Thursday, August 11, 2011

Turkey urges Islam body to aid Somalia

Turkey has called on the OIC to 'intervene immediately' to assist famine-stricken Somalia, Foreign Minister Davutoğlu says

Turkey has urged the 57-country Organization of Islamic Cooperation, or OIC, to hold an emergency meeting on the famine in Somalia and the risks it poses to other African countries, Foreign Minister Ahmet Davutoğlu said.

“We want the OIC to intervene in the situation immediately,” Davutoğlu told reporters, adding that he had held a phone conversation with OIC Secretary-General Ekmeleddin İhsanoğlu about a possible urgent meeting that could take place in either Istanbul or Jeddah.

“We want to meet the needs of our African brothers during Ramadan,” he added, referring to the Muslim holy month that started Aug. 1.

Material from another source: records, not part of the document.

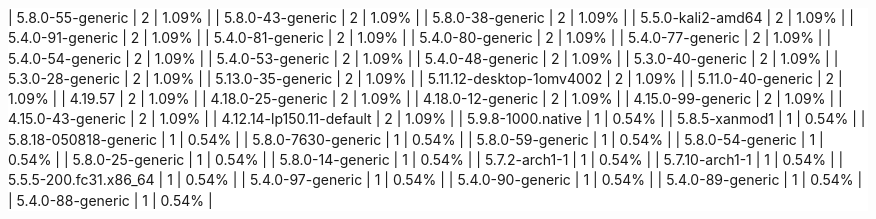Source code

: | 5.8.0-55-generic         | 2        | 1.09%   |
| 5.8.0-43-generic         | 2        | 1.09%   |
| 5.8.0-38-generic         | 2        | 1.09%   |
| 5.5.0-kali2-amd64        | 2        | 1.09%   |
| 5.4.0-91-generic         | 2        | 1.09%   |
| 5.4.0-81-generic         | 2        | 1.09%   |
| 5.4.0-80-generic         | 2        | 1.09%   |
| 5.4.0-77-generic         | 2        | 1.09%   |
| 5.4.0-54-generic         | 2        | 1.09%   |
| 5.4.0-53-generic         | 2        | 1.09%   |
| 5.4.0-48-generic         | 2        | 1.09%   |
| 5.3.0-40-generic         | 2        | 1.09%   |
| 5.3.0-28-generic         | 2        | 1.09%   |
| 5.13.0-35-generic        | 2        | 1.09%   |
| 5.11.12-desktop-1omv4002 | 2        | 1.09%   |
| 5.11.0-40-generic        | 2        | 1.09%   |
| 4.19.57                  | 2        | 1.09%   |
| 4.18.0-25-generic        | 2        | 1.09%   |
| 4.18.0-12-generic        | 2        | 1.09%   |
| 4.15.0-99-generic        | 2        | 1.09%   |
| 4.15.0-43-generic        | 2        | 1.09%   |
| 4.12.14-lp150.11-default | 2        | 1.09%   |
| 5.9.8-1000.native        | 1        | 0.54%   |
| 5.8.5-xanmod1            | 1        | 0.54%   |
| 5.8.18-050818-generic    | 1        | 0.54%   |
| 5.8.0-7630-generic       | 1        | 0.54%   |
| 5.8.0-59-generic         | 1        | 0.54%   |
| 5.8.0-54-generic         | 1        | 0.54%   |
| 5.8.0-25-generic         | 1        | 0.54%   |
| 5.8.0-14-generic         | 1        | 0.54%   |
| 5.7.2-arch1-1            | 1        | 0.54%   |
| 5.7.10-arch1-1           | 1        | 0.54%   |
| 5.5.5-200.fc31.x86_64    | 1        | 0.54%   |
| 5.4.0-97-generic         | 1        | 0.54%   |
| 5.4.0-90-generic         | 1        | 0.54%   |
| 5.4.0-89-generic         | 1        | 0.54%   |
| 5.4.0-88-generic         | 1        | 0.54%   |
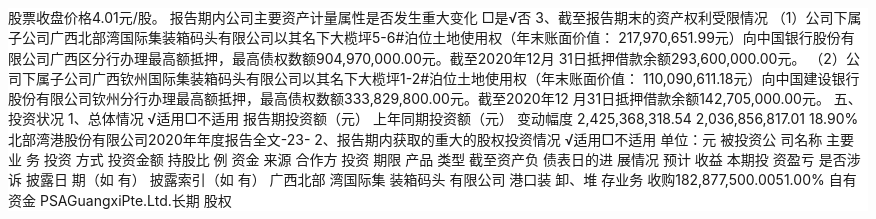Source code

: 股票收盘价格4.01元/股。
报告期内公司主要资产计量属性是否发生重大变化
□是√否
3、截至报告期末的资产权利受限情况
（1）公司下属子公司广西北部湾国际集装箱码头有限公司以其名下大榄坪5-6#泊位土地使用权（年末账面价值：
217,970,651.99元）向中国银行股份有限公司广西区分行办理最高额抵押，最高债权数额904,970,000.00元。截至2020年12月
31日抵押借款余额293,600,000.00元。
（2）公司下属子公司广西钦州国际集装箱码头有限公司以其名下大榄坪1-2#泊位土地使用权（年末账面价值：
110,090,611.18元）向中国建设银行股份有限公司钦州分行办理最高额抵押，最高债权数额333,829,800.00元。截至2020年12
月31日抵押借款余额142,705,000.00元。
五、投资状况
1、总体情况
√适用□不适用
报告期投资额（元）
上年同期投资额（元）
变动幅度
2,425,368,318.54
2,036,856,817.01
18.90%
北部湾港股份有限公司2020年年度报告全文-23-
2、报告期内获取的重大的股权投资情况
√适用□不适用
单位：元
被投资公
司名称
主要业
务
投资
方式
投资金额
持股比
例
资金
来源
合作方
投资
期限
产品
类型
截至资产负
债表日的进
展情况
预计
收益
本期投
资盈亏
是否涉诉
披露日
期（如
有）
披露索引（如
有）
广西北部
湾国际集
装箱码头
有限公司
港口装
卸、堆
存业务
收购182,877,500.0051.00%
自有
资金
PSAGuangxiPte.Ltd.长期
股权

Turkey’s call came at a moment when the international community is slowly mobilizing to help 12 million people battling hunger in East Africa amid in the region’s worst drought in 60 years. The United Nations last month declared famine in two areas of southern Somalia, which has been in a state of armed anarchy for two decades, complicating any humanitarian relief effort. Thousands of people, mostly children, have died in recent months. The U.N. said this week that famine had spread to three new regions of Somalia, including the capital, Mogadishu, and the world’s largest camp for displaced people.

Turkey’s Directorate of Religious Affairs already launched a donation campaign for Africa at the beginning of Ramadan and Davutoğlu said the government was considering ways to coordinate the country’s humanitarian aid to the region.

The foreign minister plans to include Kenya, and a possible visit U.N. refugee camps in the northern part of the country, on the agenda of his upcoming trip to Africa. The camps host tens of thousands of Somalis who fled the violence in their country over the last two decades. .

A cargo plane carrying food and medical equipment to drought-hit Africa will be sent Monday, a government official said Friday. “We cannot turn our back to the deaths of newborns and toddlers due to starvation and drought,” Deputy Prime Minister Bekir Bozdağ said.

Turkey’s first aid campaign for Africa was launched by the Directorate of Religious Affairs at the beginning of Ramadan, calling on all Turkish people to help the Somali people. The Turkish Red Crescent and other nongovernmental organizations have launched their own campaigns as well; the Humanitarian Relief Foundation, or İHH, has announced that a ship carrying humanitarian aid to Africa will sail from Istanbul on Aug. 15.